The world is cruel. That might be the only truth my mother ever told me.
Every day, basically a tradition, she delighted in reminding me that had she a steadier hand my brains would have been scrambled on the end of a coat hanger.
“You have no right standing there, breathin’ the same air as me.”
That was her favorite saying.
I guess she told me two truths.
I woke up today to the sound of screeching rails, the smell of cheap tobacco, and a hunger so fierce I could barely stand. The sun’s glare bit at my eyes through the tattered blinds that have been fighting a losing battle with time since before I started at Madison.
I lay there with eyes affixed to the ceiling debating, as I do every morning, whether or not it was worth getting up that day. And, as always, I reluctantly come to the conclusion that it was, albeit by a minute margin, best that I bite the bullet and take the day head on.
Strange as it might seem, I still hold hope that my efforts aren’t futile.
And, look at all the good it’s done me.
After fighting free of my tangled blankets I shuffled to my closet, careful to avoid the splintered boards that made up the majority of my floor. I keep forgetting to do something about them, but honestly, they won’t be my problem after this week. My mom, assuming against all rational thought that she cares, can take care of it when I’m gone.

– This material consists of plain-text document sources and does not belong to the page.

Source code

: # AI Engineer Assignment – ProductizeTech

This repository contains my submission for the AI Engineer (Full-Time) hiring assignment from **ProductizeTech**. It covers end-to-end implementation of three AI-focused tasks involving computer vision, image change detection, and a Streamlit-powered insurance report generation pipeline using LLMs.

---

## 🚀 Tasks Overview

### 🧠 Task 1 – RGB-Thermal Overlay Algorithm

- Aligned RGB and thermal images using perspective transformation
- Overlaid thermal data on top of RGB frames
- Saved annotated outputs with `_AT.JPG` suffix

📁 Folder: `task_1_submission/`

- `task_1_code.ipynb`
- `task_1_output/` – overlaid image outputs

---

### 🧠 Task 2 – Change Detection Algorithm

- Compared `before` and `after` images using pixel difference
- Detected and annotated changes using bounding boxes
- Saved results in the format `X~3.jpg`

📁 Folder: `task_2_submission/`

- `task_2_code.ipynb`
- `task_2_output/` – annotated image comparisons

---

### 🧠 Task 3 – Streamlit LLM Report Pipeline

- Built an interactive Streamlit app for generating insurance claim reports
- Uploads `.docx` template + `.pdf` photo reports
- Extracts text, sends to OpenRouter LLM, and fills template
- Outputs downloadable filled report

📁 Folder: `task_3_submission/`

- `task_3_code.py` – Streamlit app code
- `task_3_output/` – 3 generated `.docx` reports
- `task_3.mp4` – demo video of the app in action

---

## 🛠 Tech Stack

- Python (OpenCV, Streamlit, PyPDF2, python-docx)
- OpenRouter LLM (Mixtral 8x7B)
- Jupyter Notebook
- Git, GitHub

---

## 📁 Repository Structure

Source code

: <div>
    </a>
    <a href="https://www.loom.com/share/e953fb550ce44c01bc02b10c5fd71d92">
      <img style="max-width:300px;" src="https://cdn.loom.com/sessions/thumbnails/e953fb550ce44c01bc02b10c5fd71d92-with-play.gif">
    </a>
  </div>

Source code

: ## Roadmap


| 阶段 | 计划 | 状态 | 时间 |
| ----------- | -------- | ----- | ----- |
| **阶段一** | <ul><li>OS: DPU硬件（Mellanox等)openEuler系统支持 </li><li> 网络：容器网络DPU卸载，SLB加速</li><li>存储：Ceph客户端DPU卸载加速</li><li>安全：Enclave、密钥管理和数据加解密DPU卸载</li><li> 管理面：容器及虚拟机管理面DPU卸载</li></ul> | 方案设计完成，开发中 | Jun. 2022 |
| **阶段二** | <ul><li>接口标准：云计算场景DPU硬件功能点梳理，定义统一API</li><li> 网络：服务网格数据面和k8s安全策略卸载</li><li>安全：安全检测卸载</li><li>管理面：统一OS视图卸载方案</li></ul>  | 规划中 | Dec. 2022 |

My wardrobe is rather bare by most people’s standards: three shirts, one coat, and two pairs of pants. And, of course, my trusty pair of River Islands. I found them for fifteen bucks three years ago down at Karen’s Thrift. Nicest pair of shoes I’ve owned. I suppose that’s not saying much considering they’re the only pair that’s ever fit and didn’t have holes.
The burgundy jumper and black jeans are what I decide on after about thirty seconds of careful deliberation. With socks and boxers in hand and clothes slung over my shoulder, I make the long trek for the bathroom.
I hope she doesn’t have much to say this morning. Even though I’m so close, I don’t know how much more I can take.
If all goes well, this will be the last day I spend in this place.